▸ **QUOTED PASSAGE**:
In coronary heart disease, plaque builds up inside coronary arteries. This often leads to blocked or reduced blood flow to the heart muscle and can result in chest pain, heart attack, heart failure, and/or erratic heartbeats (arrhythmia).
In 2010, nearly 380,000 Americans died from coronary heart disease. Approximately 25 percent to 30 percent of patients needing CABG or PCI have diabetes and multi-vessel coronary heart disease.
In the United States, more than one million procedures (CABG and PCI) are performed each year to restore circulation to patients with blocked arteries.
In CABG, surgeons try to improve blood flow to the heart muscle by using a healthy artery or vein from another part of the body to bypass a blocked coronary artery.
PCI is a less invasive procedure in which blocked arteries are opened from the inside with a balloon. A stent, or small mesh tube, is then usually inserted to prop the opened arteries so that blood continues to flow into the heart muscle.
The type of stent used in the study, called drug-eluting, is coated with medicine that is slowly and continuously released to prevent an opened artery from becoming blocked again.
The study, called Future Revascularization Evaluation in Patients with Diabetes Mellitus: Optimal Management of Multivessel Disease (FREEDOM), involved 140 international centers and a total of 1,900 adults enrolled from 2005 to 2010.

▸ **INSTRUCTIONS**:
**1.** Return the part of the passage on coronary heart disease that begins at the words "In the United" and stops after "blocked coronary artery.", copied word for word.
**2.** Answer these from the passage on coronary heart disease:
(a) About how many Americans died from coronary heart disease in 2010?
(b) In CABG, what do surgeons use to bypass a blocked coronary artery?
(c) How many international centers took part in the FREEDOM study?
**3.** Continue the passage on coronary heart disease from its last sentence.

▸ **RECORDS SUPPLIED**:
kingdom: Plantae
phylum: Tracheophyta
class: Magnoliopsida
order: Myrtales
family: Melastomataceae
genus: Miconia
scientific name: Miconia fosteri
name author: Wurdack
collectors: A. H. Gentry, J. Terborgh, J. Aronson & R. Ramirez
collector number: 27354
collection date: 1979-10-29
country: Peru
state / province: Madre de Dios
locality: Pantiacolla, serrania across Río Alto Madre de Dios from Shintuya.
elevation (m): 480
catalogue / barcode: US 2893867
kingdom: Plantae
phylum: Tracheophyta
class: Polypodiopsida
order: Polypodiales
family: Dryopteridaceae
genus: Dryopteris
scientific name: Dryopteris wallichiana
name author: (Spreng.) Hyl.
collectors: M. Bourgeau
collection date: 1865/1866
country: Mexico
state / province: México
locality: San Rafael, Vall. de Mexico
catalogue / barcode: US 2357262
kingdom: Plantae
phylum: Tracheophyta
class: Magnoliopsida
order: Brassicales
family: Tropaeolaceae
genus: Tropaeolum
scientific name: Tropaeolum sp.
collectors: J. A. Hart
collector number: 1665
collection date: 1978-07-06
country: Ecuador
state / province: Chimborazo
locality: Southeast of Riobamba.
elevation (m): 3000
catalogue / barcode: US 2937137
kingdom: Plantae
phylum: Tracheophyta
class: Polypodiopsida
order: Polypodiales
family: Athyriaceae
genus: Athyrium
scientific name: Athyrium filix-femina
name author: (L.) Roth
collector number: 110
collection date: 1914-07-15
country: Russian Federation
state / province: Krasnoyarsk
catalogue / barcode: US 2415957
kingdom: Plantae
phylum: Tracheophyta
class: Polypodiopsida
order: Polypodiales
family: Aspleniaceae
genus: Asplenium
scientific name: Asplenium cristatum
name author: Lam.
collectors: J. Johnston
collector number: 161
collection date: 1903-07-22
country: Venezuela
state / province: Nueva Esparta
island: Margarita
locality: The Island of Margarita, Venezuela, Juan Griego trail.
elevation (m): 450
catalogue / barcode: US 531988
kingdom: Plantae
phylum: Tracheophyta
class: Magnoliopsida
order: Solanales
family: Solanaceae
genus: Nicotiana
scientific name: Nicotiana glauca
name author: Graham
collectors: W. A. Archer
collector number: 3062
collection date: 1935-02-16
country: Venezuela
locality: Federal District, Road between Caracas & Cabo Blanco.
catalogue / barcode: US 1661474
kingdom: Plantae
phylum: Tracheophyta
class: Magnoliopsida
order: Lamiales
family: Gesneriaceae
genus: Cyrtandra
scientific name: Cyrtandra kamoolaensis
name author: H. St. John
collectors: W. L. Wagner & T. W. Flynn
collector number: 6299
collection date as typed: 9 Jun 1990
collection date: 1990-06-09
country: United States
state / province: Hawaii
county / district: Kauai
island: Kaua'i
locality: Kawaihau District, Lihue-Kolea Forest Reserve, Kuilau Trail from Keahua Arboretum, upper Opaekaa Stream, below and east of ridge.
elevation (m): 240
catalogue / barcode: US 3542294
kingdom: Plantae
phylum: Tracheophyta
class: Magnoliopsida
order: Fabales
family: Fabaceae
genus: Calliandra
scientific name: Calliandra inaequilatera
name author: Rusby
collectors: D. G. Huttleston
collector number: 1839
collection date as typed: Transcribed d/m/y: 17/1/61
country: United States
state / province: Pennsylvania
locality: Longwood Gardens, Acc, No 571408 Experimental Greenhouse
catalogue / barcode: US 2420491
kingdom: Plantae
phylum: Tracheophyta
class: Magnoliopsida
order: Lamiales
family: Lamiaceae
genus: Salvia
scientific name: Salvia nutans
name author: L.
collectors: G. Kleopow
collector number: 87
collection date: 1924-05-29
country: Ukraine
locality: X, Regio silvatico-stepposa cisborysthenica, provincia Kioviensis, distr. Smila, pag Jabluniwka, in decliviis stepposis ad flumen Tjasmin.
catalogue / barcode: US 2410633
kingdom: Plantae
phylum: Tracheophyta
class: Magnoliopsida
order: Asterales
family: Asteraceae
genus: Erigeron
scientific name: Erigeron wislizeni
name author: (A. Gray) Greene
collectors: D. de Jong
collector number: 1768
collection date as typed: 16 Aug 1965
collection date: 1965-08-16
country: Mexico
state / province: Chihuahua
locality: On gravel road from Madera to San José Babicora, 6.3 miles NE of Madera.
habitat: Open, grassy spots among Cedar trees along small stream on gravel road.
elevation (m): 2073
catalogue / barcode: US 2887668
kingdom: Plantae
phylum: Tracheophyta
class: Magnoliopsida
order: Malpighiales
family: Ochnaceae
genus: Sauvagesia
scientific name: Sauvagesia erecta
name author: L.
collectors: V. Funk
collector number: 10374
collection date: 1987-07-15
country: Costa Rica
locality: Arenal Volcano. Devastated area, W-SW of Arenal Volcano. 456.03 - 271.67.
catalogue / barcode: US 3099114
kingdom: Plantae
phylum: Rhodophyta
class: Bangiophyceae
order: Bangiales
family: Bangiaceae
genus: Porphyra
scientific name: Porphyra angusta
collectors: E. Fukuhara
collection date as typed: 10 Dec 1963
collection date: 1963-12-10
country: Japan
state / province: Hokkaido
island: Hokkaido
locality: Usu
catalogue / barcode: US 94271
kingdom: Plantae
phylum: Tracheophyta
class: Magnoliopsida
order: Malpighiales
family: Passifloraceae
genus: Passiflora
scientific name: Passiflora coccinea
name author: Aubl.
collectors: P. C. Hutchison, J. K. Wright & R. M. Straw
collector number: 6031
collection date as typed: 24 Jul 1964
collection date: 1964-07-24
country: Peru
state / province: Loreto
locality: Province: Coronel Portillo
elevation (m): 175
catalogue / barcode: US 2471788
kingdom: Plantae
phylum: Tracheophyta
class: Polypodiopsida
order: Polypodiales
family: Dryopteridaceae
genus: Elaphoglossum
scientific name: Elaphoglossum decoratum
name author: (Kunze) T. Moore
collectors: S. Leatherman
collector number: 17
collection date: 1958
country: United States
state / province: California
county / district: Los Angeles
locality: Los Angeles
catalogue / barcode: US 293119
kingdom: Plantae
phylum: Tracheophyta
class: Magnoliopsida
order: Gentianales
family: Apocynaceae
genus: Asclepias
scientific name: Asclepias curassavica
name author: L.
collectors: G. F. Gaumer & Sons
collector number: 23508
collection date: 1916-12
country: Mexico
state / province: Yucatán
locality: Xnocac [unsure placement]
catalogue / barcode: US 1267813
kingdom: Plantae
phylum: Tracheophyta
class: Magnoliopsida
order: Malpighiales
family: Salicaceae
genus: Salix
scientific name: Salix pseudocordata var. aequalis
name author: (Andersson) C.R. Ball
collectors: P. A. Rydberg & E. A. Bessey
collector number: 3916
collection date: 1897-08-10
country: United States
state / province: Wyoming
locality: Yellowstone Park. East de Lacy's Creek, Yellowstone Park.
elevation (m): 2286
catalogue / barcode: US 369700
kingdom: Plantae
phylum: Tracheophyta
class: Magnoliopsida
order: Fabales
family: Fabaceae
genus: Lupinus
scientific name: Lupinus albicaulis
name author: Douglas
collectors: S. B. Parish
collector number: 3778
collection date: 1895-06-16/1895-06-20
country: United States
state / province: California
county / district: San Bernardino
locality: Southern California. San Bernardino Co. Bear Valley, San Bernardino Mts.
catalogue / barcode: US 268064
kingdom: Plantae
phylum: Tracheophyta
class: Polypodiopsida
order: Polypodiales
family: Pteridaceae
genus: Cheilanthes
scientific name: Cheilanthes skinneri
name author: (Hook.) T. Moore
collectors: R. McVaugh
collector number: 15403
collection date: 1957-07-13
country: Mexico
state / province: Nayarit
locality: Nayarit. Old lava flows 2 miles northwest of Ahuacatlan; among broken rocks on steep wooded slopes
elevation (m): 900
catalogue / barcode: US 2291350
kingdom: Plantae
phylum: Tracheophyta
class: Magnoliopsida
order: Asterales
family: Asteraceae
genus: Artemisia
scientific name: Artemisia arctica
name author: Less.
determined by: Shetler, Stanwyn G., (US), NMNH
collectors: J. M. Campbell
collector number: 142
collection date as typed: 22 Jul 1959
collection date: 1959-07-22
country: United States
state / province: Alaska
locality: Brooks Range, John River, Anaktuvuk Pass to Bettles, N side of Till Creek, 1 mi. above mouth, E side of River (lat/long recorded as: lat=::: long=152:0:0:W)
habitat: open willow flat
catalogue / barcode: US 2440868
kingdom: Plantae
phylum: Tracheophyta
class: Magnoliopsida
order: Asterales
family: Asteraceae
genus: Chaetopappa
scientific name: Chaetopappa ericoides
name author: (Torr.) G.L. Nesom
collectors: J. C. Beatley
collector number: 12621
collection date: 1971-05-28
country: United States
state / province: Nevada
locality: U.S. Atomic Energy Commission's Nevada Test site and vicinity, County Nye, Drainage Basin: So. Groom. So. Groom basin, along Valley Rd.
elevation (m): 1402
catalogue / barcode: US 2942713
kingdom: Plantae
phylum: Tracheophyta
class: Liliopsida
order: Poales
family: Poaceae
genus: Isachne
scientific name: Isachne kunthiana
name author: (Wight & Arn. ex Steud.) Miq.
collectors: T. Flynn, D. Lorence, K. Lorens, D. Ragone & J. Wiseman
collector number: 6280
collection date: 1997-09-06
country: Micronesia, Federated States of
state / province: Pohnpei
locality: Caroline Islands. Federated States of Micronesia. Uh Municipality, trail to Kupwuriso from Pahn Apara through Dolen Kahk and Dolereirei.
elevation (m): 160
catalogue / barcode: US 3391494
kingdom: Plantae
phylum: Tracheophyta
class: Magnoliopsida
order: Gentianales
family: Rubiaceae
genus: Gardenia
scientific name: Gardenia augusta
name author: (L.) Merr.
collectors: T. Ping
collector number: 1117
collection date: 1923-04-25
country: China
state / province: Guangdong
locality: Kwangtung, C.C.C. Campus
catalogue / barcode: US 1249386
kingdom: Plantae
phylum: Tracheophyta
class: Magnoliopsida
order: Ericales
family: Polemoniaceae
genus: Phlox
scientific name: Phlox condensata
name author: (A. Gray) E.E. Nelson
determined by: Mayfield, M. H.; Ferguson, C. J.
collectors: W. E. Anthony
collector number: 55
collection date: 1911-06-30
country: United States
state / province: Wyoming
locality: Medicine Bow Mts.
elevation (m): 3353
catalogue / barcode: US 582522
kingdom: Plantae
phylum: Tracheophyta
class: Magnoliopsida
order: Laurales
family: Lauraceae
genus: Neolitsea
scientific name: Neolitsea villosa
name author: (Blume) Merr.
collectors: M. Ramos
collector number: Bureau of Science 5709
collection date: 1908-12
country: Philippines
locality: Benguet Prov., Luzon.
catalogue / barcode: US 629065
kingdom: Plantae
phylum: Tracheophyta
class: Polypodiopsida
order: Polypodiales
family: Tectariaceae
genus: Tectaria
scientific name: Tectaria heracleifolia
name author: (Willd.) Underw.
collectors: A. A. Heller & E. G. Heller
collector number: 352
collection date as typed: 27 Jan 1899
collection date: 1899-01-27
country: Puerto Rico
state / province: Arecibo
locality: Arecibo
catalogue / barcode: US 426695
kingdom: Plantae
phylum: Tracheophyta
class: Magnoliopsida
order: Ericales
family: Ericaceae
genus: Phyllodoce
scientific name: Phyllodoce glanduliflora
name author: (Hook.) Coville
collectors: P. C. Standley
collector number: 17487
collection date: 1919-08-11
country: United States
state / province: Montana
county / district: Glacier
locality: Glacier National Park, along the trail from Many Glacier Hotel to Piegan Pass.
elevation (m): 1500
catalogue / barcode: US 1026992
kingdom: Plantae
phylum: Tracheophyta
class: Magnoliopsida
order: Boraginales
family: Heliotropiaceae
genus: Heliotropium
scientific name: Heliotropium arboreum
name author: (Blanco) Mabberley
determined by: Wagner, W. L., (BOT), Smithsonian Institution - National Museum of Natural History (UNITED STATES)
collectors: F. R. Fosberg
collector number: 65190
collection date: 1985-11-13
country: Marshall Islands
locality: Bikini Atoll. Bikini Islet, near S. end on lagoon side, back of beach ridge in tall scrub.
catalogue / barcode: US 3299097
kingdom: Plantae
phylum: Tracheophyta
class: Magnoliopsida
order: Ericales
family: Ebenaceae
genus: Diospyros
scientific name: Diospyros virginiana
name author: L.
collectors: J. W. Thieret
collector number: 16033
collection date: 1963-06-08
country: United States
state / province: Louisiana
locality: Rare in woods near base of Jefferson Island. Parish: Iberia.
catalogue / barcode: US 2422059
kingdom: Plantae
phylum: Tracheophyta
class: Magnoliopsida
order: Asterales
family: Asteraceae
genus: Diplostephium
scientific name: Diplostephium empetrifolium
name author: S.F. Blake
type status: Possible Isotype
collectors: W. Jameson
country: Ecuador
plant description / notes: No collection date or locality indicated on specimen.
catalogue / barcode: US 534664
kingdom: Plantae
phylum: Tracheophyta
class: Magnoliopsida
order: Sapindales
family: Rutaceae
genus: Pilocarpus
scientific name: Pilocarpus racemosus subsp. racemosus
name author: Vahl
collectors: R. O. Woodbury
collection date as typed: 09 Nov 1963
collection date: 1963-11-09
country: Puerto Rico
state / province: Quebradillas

▸ **ANSWERS TO THE EXERCISES**:
**1.**
In the United States, more than one million procedures (CABG and PCI) are performed each year to restore circulation to patients with blocked arteries.
In CABG, surgeons try to improve blood flow to the heart muscle by using a healthy artery or vein from another part of the body to bypass a blocked coronary artery.

**2.**
(a) Nearly 380,000.
(b) A healthy artery or vein from another part of the body.
(c) 140.

**3.**
The participants had diabetes and coronary heart disease that involved narrowing of multiple blood vessels, but not the left main coronary artery, which usually requires immediate treatment with CABG.
At each clinical site, a team of specialists in neurology, heart disease, diabetes, and general medicine screened potential participants to ensure that they were eligible for both CABG and PCI.
Those who were selected for the trial were randomly assigned to receive one of the interventions. As recommended by international guidelines for patients who receive drug-eluting stents, the PCI group also received anti-clotting therapies.
A drug called abciximab was administered intravenously during the procedure, and clopidogrel was given orally for at least 12 months after the procedure, accompanied by aspirin for those who could tolerate it. Study participants were followed for at least two years.
During the trial, participants received standard medical care for all major cardiovascular risk factors such as high LDL cholesterol, high blood pressure, and high blood sugar. Participants also were counseled about lifestyle choices such as smoking cessation, diet, and regular exercise.
After five years, the CABG group had a lower combined rate of strokes, heart attacks, and deaths (18.7 percent) than the PCI group (26.6 percent).
Strokes, which are a well-known risk of bypass surgery, occurred slightly more often in the CABG group (5.2 percent) than in the PCI group (2.4 percent).
However, more people died from any cause in the PCI group (16.3 percent) than in the CABG group (10.9 percent). The survival advantage of CABG over PCI was consistent regardless of race, gender, number of blocked vessels, or disease severity.
“The advantages of CABG over PCI were striking in this trial and could change treatment recommendations for thousands of individuals with diabetes and heart disease,” said Fuster.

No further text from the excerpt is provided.